We live in massively complex systems. AI helps us see through much of the noise. In the world of algorithmic trading though, chaos is a lot more intense. Can AI make sense of the chaos and reach the algorithmic trading singularity?
The transition from the traditional auctions to computerized transactions began as early as 1970s. Stock exchanges started transforming to electronic markets as computers that executed trades faster and faster appeared. Computers enabled trading algorithms to access and act on information more quickly than human traders.
A boost to the adoption of algorithmic trading in the financial markets came in 2001 when IBM researchers demonstrated that algorithmic strategies could consistently out-perform human traders in financial markets.
With $5+ Trillion daily trades, currency trading is by far the biggest asset class in the world. Adding stocks, bonds, commodities & the new asset class: cryptocurrency, the daily trading volume reaches close to $6 Trillion. Currently 75% of all trading is automated algorithm based. To profit in electronic market places, especially those hosting volatile financial instruments (such as cryptocurrencies), a user must be able to react quickly.
The big chunk of these HFT (high frequency trading) transactions are controlled by powerful computers operated by big banks, mutual funds, hedge funds, insurance companies, institutional investors, etc. They’ve invested a small fortune developing trading algorithms. Advanced algorithmic trading bots use several indicators in thousands of possible combinations to design their profit-making strategies making it too complex and beyond reach of individual traders / users. It certainly leaves retail investors at a disadvantage.
Although advancements in Artificial Intelligence and processing speeds are pushing the limits, algo-trading is still not an exact science that guarantees profits & eliminates losses altogether. It has reached a threshold beyond which its efficacy may not be pushed to any significant level. And, it certainly isn’t accessible to common man. Winning algorithmic trading strategies are rare and short lived.

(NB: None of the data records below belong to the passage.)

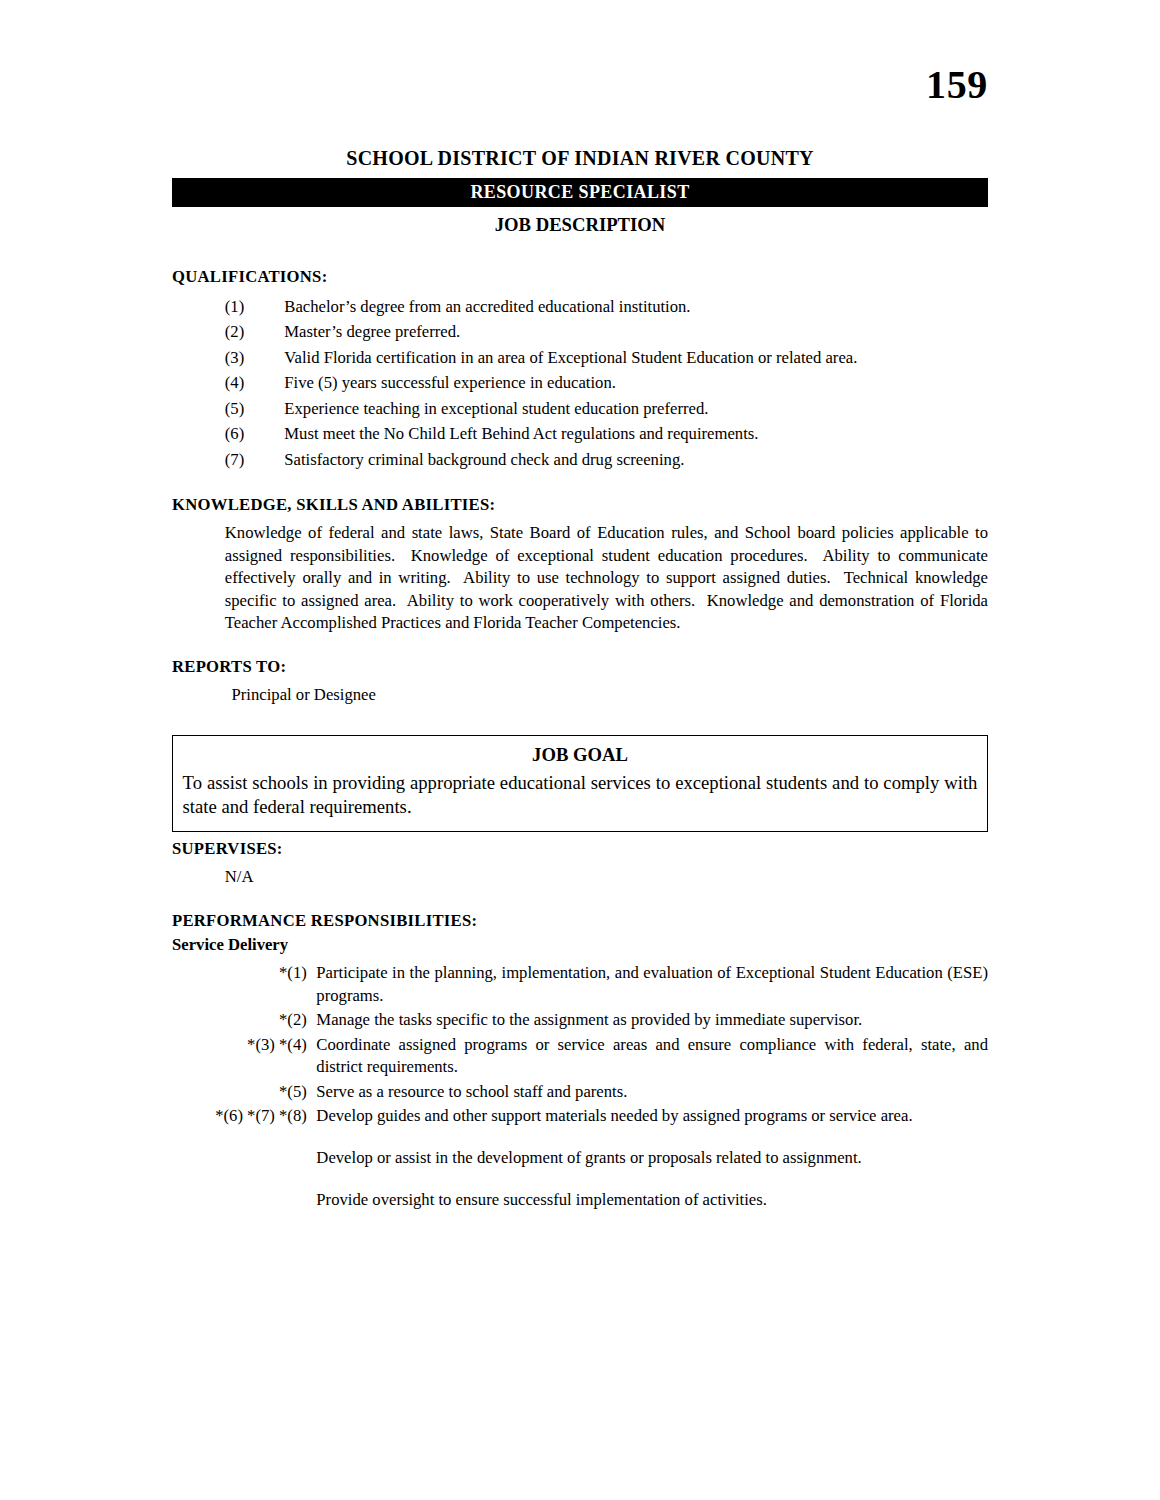159
SCHOOL DISTRICT OF INDIAN RIVER COUNTY
RESOURCE SPECIALIST
JOB DESCRIPTION
QUALIFICATIONS:
| (1) | Bachelor’s degree from an accredited educational institution. |
| (2) | Master’s degree preferred. |
| (3) | Valid Florida certification in an area of Exceptional Student Education or related area. |
| (4) | Five (5) years successful experience in education. |
| (5) | Experience teaching in exceptional student education preferred. |
| (6) | Must meet the No Child Left Behind Act regulations and requirements. |
| (7) | Satisfactory criminal background check and drug screening. |
KNOWLEDGE, SKILLS AND ABILITIES:
Knowledge of federal and state laws, State Board of Education rules, and School board policies applicable to assigned responsibilities. Knowledge of exceptional student education procedures. Ability to communicate effectively orally and in writing. Ability to use technology to support assigned duties. Technical knowledge specific to assigned area. Ability to work cooperatively with others. Knowledge and demonstration of Florida Teacher Accomplished Practices and Florida Teacher Competencies.
REPORTS TO:
Principal or Designee
JOB GOAL
To assist schools in providing appropriate educational services to exceptional students and to comply with state and federal requirements.
SUPERVISES:
N/A
PERFORMANCE RESPONSIBILITIES:
Service Delivery
| *(1) | Participate in the planning, implementation, and evaluation of Exceptional Student Education (ESE) programs. |
| *(2) | Manage the tasks specific to the assignment as provided by immediate supervisor. |
| *(3) *(4) | Coordinate assigned programs or service areas and ensure compliance with federal, state, and district requirements. |
| *(5) | Serve as a resource to school staff and parents. |
| *(6) *(7) *(8) | Develop guides and other support materials needed by assigned programs or service area. |
| | Develop or assist in the development of grants or proposals related to assignment. |
| | Provide oversight to ensure successful implementation of activities. |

Algorithmic Trading Vs AI Trading
Algorithmic trading is the use of computer algorithms to automatically make trading decisions, submit orders, and manage those orders after submission. It is about implementing trading rules into a program and using the program to trade. Conceptually, it comprises of three components which handle different aspects of the algorithmic trading system: the data handler, the strategy handler, and the trade execution handler.
Trading algorithms may be coded in a variety of different ways, including basing it on one’s own gut feeling. Taking human emotions completely out of the equation is what transforms algorithmic trading to A.I. Trading.
Artificial Intelligence (AI) can be defined as an approach to machine learning that learns the structure of the data, and then tries to predict what will happen.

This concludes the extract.